Soudain un événement, vieux de quelques décennies, revint à l’esprit d’Anéa.
— Attends ! Te souviens-tu de ce savant illuminé qui affirmait que l’homme pouvait évoluer en modifiant ses propres gènes ? Il préconisait d’éliminer, par stérilisation, tous les êtres faibles, et de favoriser la reproduction des individus intelligents et forts.
— La théorie de l’eugénisme. Une absurdité monstrueuse.
— Il se nommait Drasko. C’est à cause de lui que nous avons interdit toutes les recherches dans ce domaine. Penses-tu qu’il pourrait être à l’origine de ce mouvement ?
— Drasko a disparu il y a plus de soixante ans. Il ne peut pas être encore en vie.
— Mais il a peut-être enseigné sa théorie à d’autres. Imagine qu’ils se soient regroupés, qu’ils aient fondé cette secte du Serpent, afin de développer leurs recherches…
Astyan hocha la tête. L’hypothèse d’Anéa se tenait.
— Nous avons peut-être commis une erreur en permettant à cet individu de s’échapper.
— Nous ne pouvions tout de même pas le condamner à cause de ses idées. Il n’avait commis aucun crime.
— Non, bien sûr.
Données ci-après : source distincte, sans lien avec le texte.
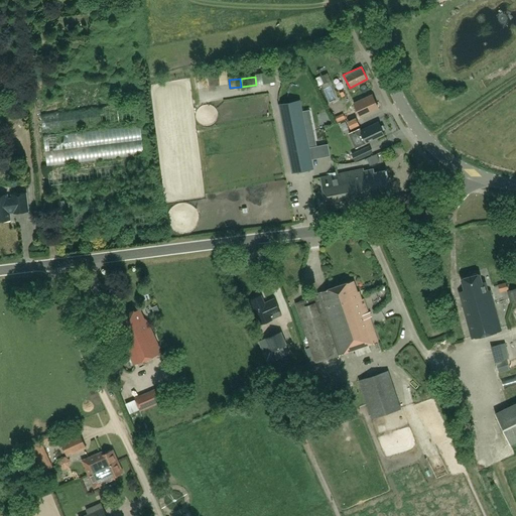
[(378,108),(372,95),(354,103),(360,117),(378,108)]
Mais ce fut peut-être une faiblesse de notre part. Il peut exister un lien entre la marque du serpent et ce savant disparu. Cette secte prône elle aussi le droit à la connaissance absolue.
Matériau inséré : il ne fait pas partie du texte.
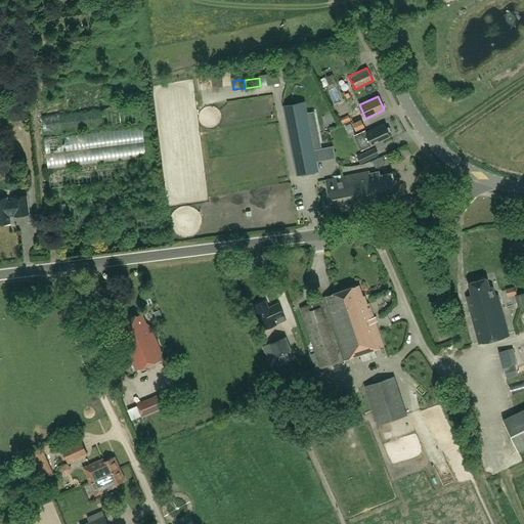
[(304,101),(284,105),(297,175),(318,171),(304,101)]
Anéa ne répondit pas. Une autre idée la hantait. Le tract de Palarkos évoquait le nom d’un dieu nouveau, Ophius. Elle éprouvait la sensation obscure que derrière les mortels qu’ils allaient devoir affronter se dissimulait une puissance occulte bien supérieure. Une force maléfique avec laquelle aucune paix ne serait possible, parce qu’elle désirait l’anéantissement des Titans. Et Anéa savait à présent pourquoi elle souffrait de ce sentiment inconnu : la peur. Malgré leurs pouvoirs extraordinaires, ils ne seraient peut-être pas les plus forts.
Elle se leva et se dirigea nerveusement vers la terrasse. Un resplendissant soleil d’été inondait la gigantesque métropole. Sur l’Agora, les échoppes des marchands ambulants attiraient les nombreux voyageurs. Des enfants jouaient au pied des statues d’or. Jamais les roses des parterres n’avaient été plus belles. Des jeunes gens s’étaient allongés sur les pelouses du parc, en compagnie de filles légèrement vêtues. Un groupe de musiciens égrenait une douce mélodie, près du bassin aux dauphins. Quelques badauds les encourageaient. Tout était parfaitement calme.
Soudain, une vision d’horreur se superposa au paysage serein. Au loin, des centaines de navires cernaient le port ; un déluge de feu s’abattait sur la cité ; des gens hurlaient et fuyaient en tous sens ; les temples s’écroulaient, broyant hommes et femmes sous leurs décombres. Des hordes de guerriers sauvages, mi-hommes, mi-animaux, massacraient les habitants avec une froide détermination. Des ruisseaux de sang coulaient sur les dalles blanches des artères. Le fleuve Acheloos avait pris une teinte écarlate.
Anéa porta la main à sa gorge, puis un hurlement s’échappa de ses lèvres. L’instant d’après, Astyan la serrait dans ses bras. Elle leva vers lui des yeux trempés de larmes.
— Oh, Astyan, c’est horrible.
Il prit son visage dans ses mains. L’hallucination émanant de l’esprit de sa compagne l’avait frappé de plein fouet.
— Je te promets que cela n’arrivera jamais. Jamais !
Il avait voulu la rassurer. Mais il savait, au plus profond de lui, que rien ne pourrait arrêter la course du destin.